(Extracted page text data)
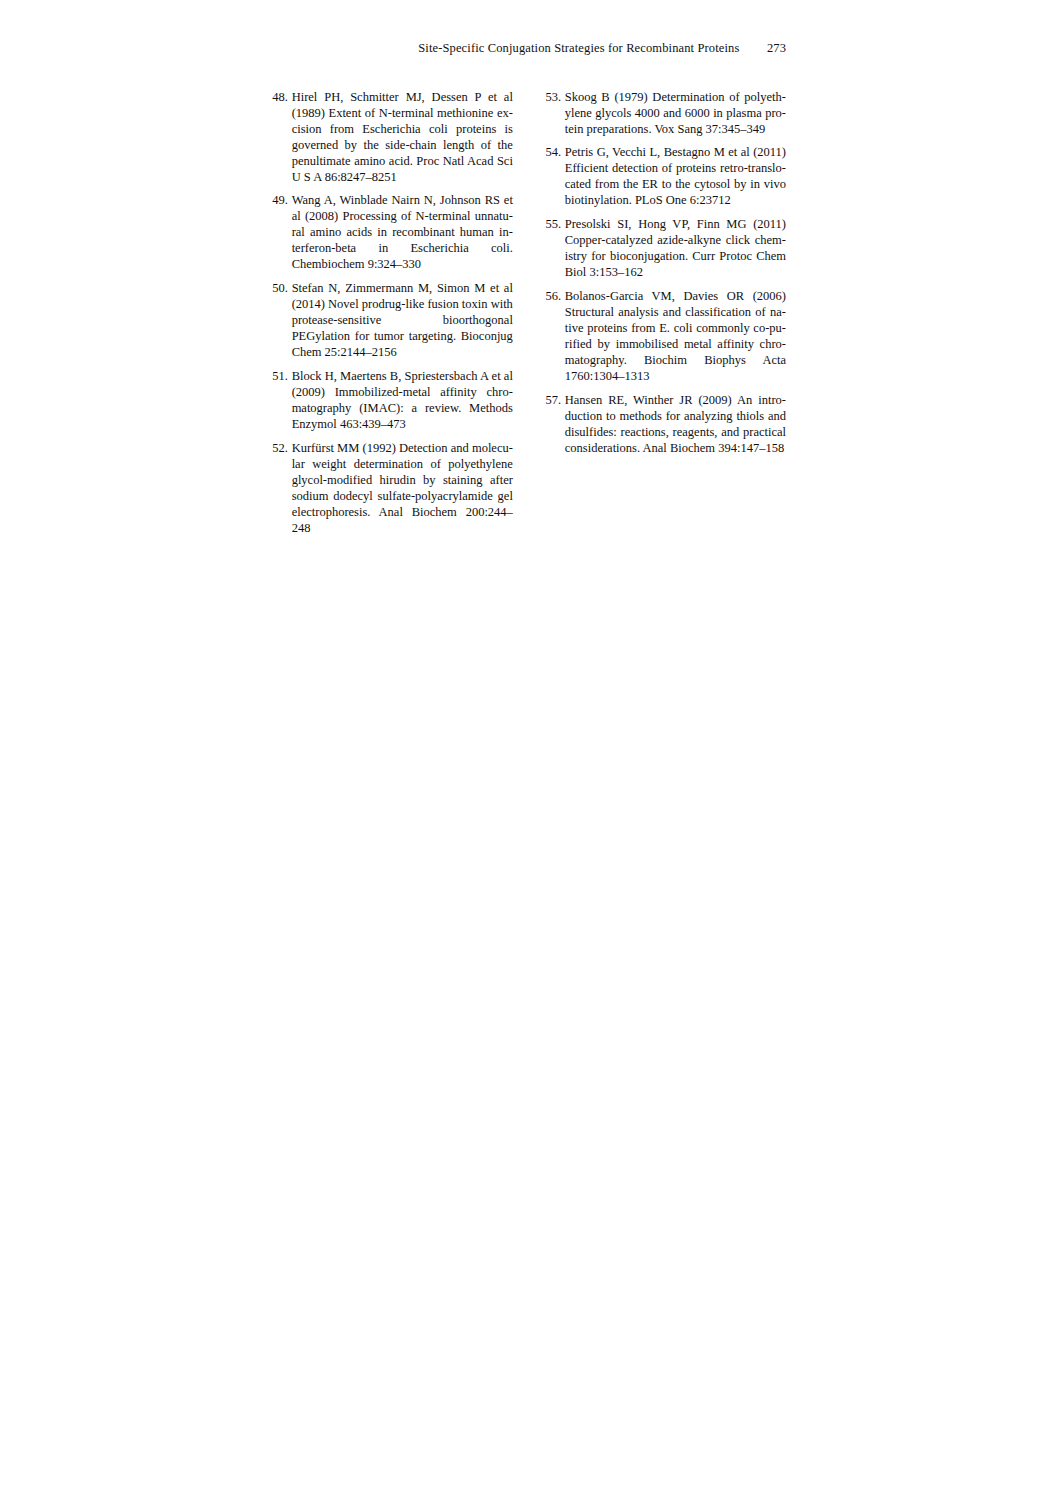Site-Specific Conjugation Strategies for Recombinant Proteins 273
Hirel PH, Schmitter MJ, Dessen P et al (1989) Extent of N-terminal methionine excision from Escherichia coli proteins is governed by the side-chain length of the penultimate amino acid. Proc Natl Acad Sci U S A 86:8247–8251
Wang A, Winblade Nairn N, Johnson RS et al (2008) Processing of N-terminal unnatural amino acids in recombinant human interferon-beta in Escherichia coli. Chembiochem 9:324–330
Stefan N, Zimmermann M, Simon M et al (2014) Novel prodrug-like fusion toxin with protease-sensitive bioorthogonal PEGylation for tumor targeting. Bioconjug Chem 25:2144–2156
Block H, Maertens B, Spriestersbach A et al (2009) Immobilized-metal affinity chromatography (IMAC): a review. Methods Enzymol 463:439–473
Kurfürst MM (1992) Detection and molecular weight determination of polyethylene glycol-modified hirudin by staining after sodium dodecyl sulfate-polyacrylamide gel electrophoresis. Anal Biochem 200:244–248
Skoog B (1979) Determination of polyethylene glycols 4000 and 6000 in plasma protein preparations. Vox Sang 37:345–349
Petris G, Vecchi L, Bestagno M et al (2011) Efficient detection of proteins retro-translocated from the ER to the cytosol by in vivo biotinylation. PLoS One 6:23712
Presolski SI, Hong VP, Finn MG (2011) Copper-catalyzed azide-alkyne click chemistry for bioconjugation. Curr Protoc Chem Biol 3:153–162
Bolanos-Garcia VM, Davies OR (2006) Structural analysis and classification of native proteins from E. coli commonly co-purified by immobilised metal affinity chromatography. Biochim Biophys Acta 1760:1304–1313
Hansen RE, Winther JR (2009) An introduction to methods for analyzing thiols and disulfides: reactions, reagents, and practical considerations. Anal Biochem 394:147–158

_What needs to be done_
For this exercise, find all lines in the records containing the word "from" and copy them.

_Response to this exercise_
Hirel PH, Schmitter MJ, Dessen P et al (1989) Extent of N-terminal methionine excision from Escherichia coli proteins is governed by the side-chain length of the penultimate amino acid. Proc Natl Acad Sci U S A 86:8247–8251
Petris G, Vecchi L, Bestagno M et al (2011) Efficient detection of proteins retro-translocated from the ER to the cytosol by in vivo biotinylation. PLoS One 6:23712
Bolanos-Garcia VM, Davies OR (2006) Structural analysis and classification of native proteins from E. coli commonly co-purified by immobilised metal affinity chromatography. Biochim Biophys Acta 1760:1304–1313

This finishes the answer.